_YOUR TASK_
Below are records. Copy every line with "class" in it.

Web page revision data
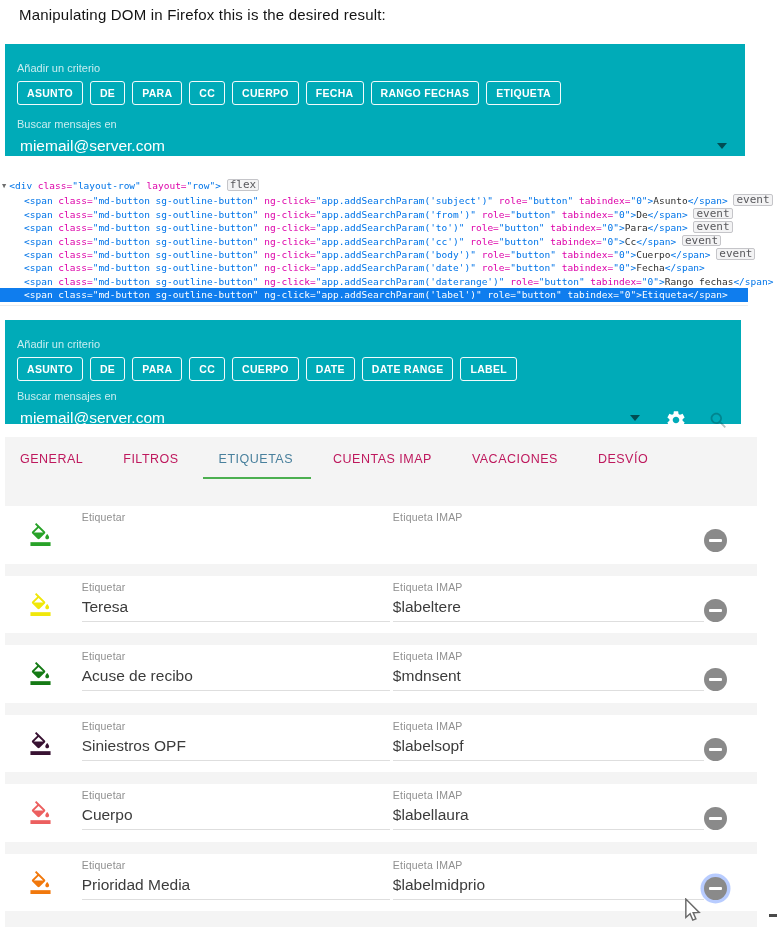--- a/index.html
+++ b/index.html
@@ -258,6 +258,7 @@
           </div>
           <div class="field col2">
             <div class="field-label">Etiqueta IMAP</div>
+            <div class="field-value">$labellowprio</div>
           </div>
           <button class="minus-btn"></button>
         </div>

_ANSWER BOX_
           <div class="field col2">
             <div class="field-label">Etiqueta IMAP</div>
+            <div class="field-value">$labellowprio</div>
           <button class="minus-btn"></button>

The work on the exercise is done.